*** Opening of Recorded data ***
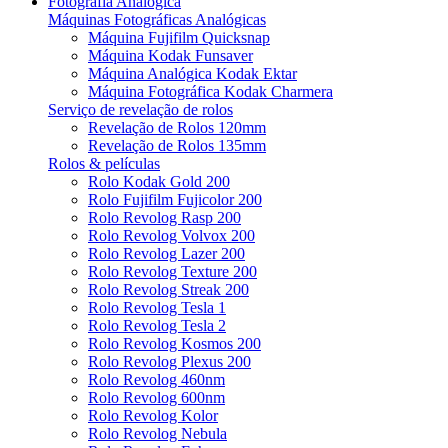
Fotografia Analógica
Máquinas Fotográficas Analógicas
Máquina Fujifilm Quicksnap
Máquina Kodak Funsaver
Máquina Analógica Kodak Ektar
Máquina Fotográfica Kodak Charmera
Serviço de revelação de rolos
Revelação de Rolos 120mm
Revelação de Rolos 135mm
Rolos & películas
Rolo Kodak Gold 200
Rolo Fujifilm Fujicolor 200
Rolo Revolog Rasp 200
Rolo Revolog Volvox 200
Rolo Revolog Lazer 200
Rolo Revolog Texture 200
Rolo Revolog Streak 200
Rolo Revolog Tesla 1
Rolo Revolog Tesla 2
Rolo Revolog Kosmos 200
Rolo Revolog Plexus 200
Rolo Revolog 460nm
Rolo Revolog 600nm
Rolo Revolog Kolor
Rolo Revolog Nebula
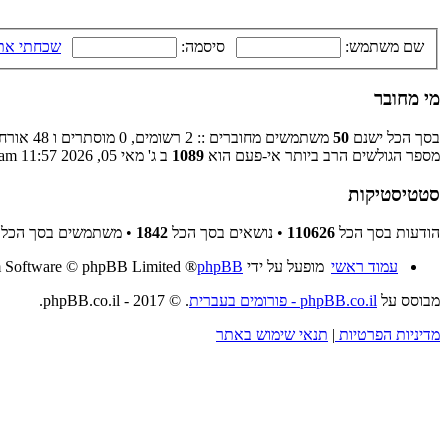
שם משתמש:
סיסמה:
שכחתי את
מי מחובר
בסך הכל ישנם
50
משתמשים מחוברים :: 2 רשומים, 0 מוסתרים ו 48 אורחים (מבוסס על משתמשים פעילים ב־5 הדקות האחרונות)
מספר הגולשים הרב ביותר אי-פעם הוא
1089
ב ג' מאי 05, 2026 11:57 am
סטטיסטיקות
הודעות בסך הכל
110626
• נושאים בסך הכל
1842
• משתמשים בסך הכל
עמוד ראשי
מופעל על ידי
phpBB
® Forum Software © phpBB Limited
מבוסס על
phpBB.co.il - פורומים בעברית
. © 2017 - phpBB.co.il.
מדיניות הפרטיות
|
תנאי שימוש באתר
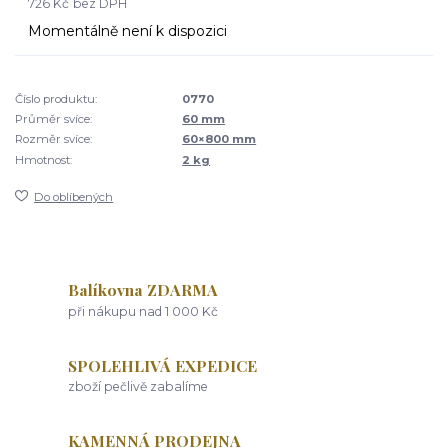
726 Kč
bez DPH
Momentálně není k dispozici
Číslo produktu:
0770
Průměr svíce:
60 mm
Rozměr svíce:
60×800 mm
Hmotnost:
2 kg
Do oblíbených
Balíkovna ZDARMA
při nákupu nad 1 000 Kč
SPOLEHLIVÁ EXPEDICE
zboží pečlivě zabalíme
KAMENNÁ PRODEJNA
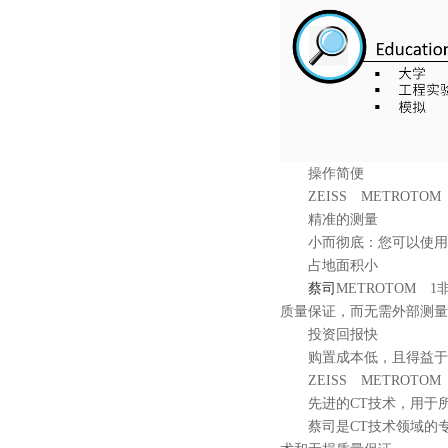
操作简便
ZEISS METROT
精准的测量
小而彻底：您可以使用ZE
占地面积小
蔡司
METROTOM 
质量保证，而无需外部测量
投资回报快
购置成本低，且得益于合宜
ZEISS METROT
先进的CT技术，用于所
蔡司是CT技术领域的专家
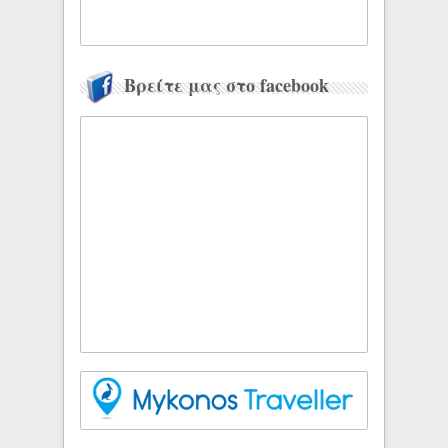
Βρείτε μας στο facebook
*** Close of Recorded data ***
Activity: Except for the pictures, the whole listing above should be transcribed exactly.

Task answer:
Fotografia Analógica
Máquinas Fotográficas Analógicas
Máquina Fujifilm Quicksnap
Máquina Kodak Funsaver
Máquina Analógica Kodak Ektar
Máquina Fotográfica Kodak Charmera
Serviço de revelação de rolos
Revelação de Rolos 120mm
Revelação de Rolos 135mm
Rolos & películas
Rolo Kodak Gold 200
Rolo Fujifilm Fujicolor 200
Rolo Revolog Rasp 200
Rolo Revolog Volvox 200
Rolo Revolog Lazer 200
Rolo Revolog Texture 200
Rolo Revolog Streak 200
Rolo Revolog Tesla 1
Rolo Revolog Tesla 2
Rolo Revolog Kosmos 200
Rolo Revolog Plexus 200
Rolo Revolog 460nm
Rolo Revolog 600nm
Rolo Revolog Kolor
Rolo Revolog Nebula
שם משתמש:
סיסמה:
שכחתי את
מי מחובר
בסך הכל ישנם
50
משתמשים מחוברים :: 2 רשומים, 0 מוסתרים ו 48 אורחים (מבוסס על משתמשים פעילים ב־5 הדקות האחרונות)
מספר הגולשים הרב ביותר אי-פעם הוא
1089
ב ג' מאי 05, 2026 11:57 am
סטטיסטיקות
הודעות בסך הכל
110626
• נושאים בסך הכל
1842
• משתמשים בסך הכל
עמוד ראשי
מופעל על ידי
phpBB
® Forum Software © phpBB Limited
מבוסס על
phpBB.co.il - פורומים בעברית
. © 2017 - phpBB.co.il.
מדיניות הפרטיות
|
תנאי שימוש באתר
726 Kč
bez DPH
Momentálně není k dispozici
Číslo produktu:
0770
Průměr svíce:
60 mm
Rozměr svíce:
60×800 mm
Hmotnost:
2 kg
Do oblíbených
Balíkovna ZDARMA
při nákupu nad 1 000 Kč
SPOLEHLIVÁ EXPEDICE
zboží pečlivě zabalíme
KAMENNÁ PRODEJNA
操作简便
ZEISS METROT
精准的测量
小而彻底：您可以使用ZE
占地面积小
蔡司
METROTOM 
质量保证，而无需外部测量
投资回报快
购置成本低，且得益于合宜
ZEISS METROT
先进的CT技术，用于所
蔡司是CT技术领域的专家
Βρείτε μας στο facebook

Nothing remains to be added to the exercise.